Oui, pour toutes ces raisons, Charlotte, n’ayez pas peur. Nous nous battrons. Ensemble. Et nous gagnerons. Je vous en fais serment ».

  1. Mensonge, la police ne fait absolument rien!!! j’ai été une fois pour « porter plainte » pour menaces de morts par sms, le policier qui m’a reçu m’a convaincu que ça ne servait à rien et que la main courante finirait à la poubelle. Donc c’est bien beau de dire que la police ou les gendarmes sont là pour soutenir les femmes mais la réalité est autre. si les menaces de morts ne sont pas considérés comme grave alors les viols je n’en parle même pas.

    dyna 3 novembre 2018 à 12 h 23 min Permalink
  2. C’est un combat long et dur, plein d’embûches mais vous n’êtes pas seule. Toutes celles et ceux victimes de viols, conjoint ou pas, vous soutiennent.

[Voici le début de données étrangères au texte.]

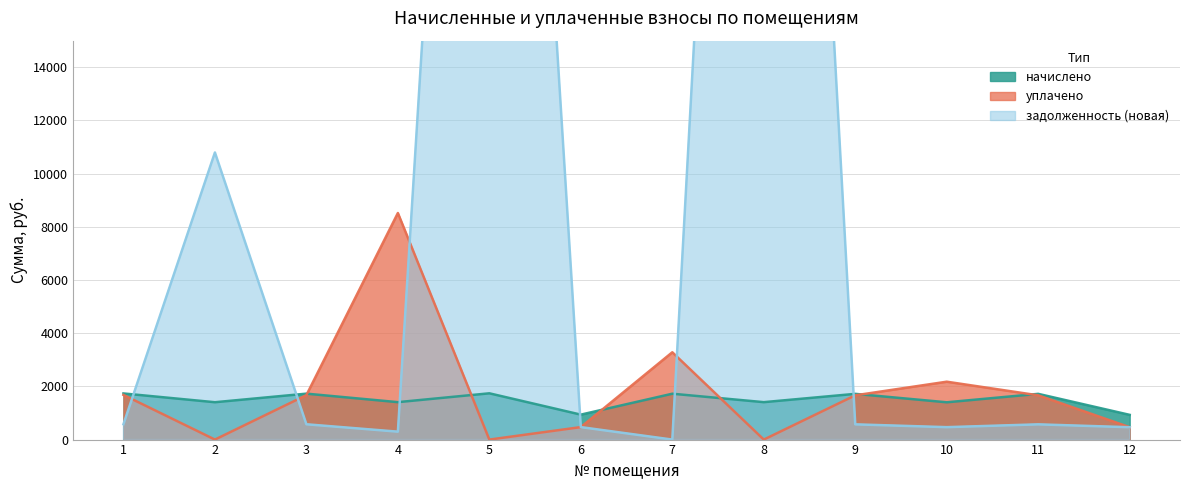

Is the value of уплачено at 4 greater than the value of начислено at 11?

Yes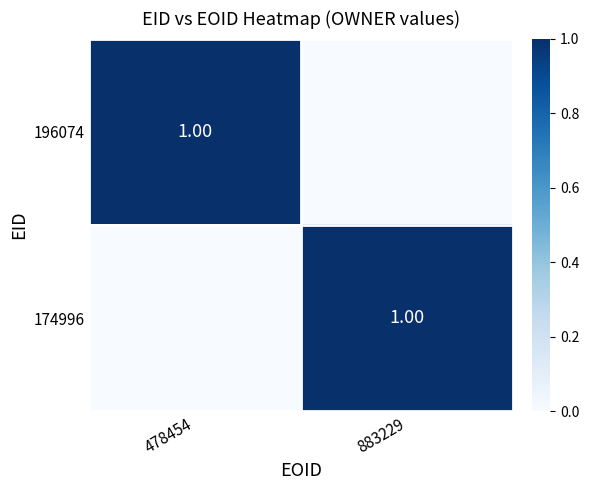

How many positive values does the 174996 series have?

1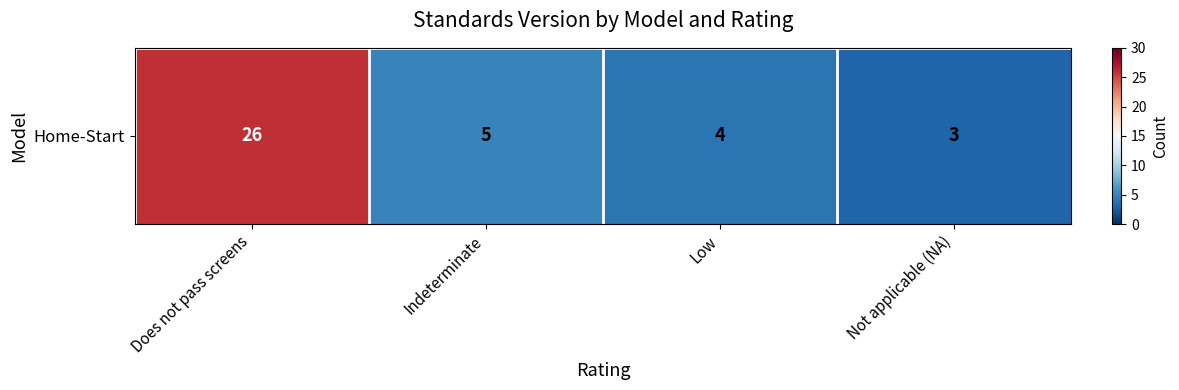

Rank the categories by value from lowest to highest.

Not applicable (NA), Low, Indeterminate, Does not pass screens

    Cassandra 3 novembre 2018 à 16 h 32 min Permalink
  3. Du courage, j’espère que vous êtes bien entourée. On ne peut pas se mettre à votre place, seulement vous apporter tout notre soutien.
    Avec ma compagne nous somme en procédure contre son ex pour un viol aggravé.
    Je mesure à quel point ce qui c’est passé est destructeur, il n’y a pas de mot pour décrire l’anéantissement psychologique, ainsi que la peur, le tromatisme, l’angoisse.
    C’est une procédure extrêmement difficile émotionnellement, sans forcément de résultat, où on peut se sentir jugé, parfois on se demande si on est pas sur le banc des accusés.
    Il faut passer par là, il faut le faire pour que ces personnes soient jugés pour leurs crimes.
    Vous avez tout mon soutien et je vous félicite pour la force et le courage dont vous avez fait preuve en portant plainte et pour avoir le courage de raconter votre vécu.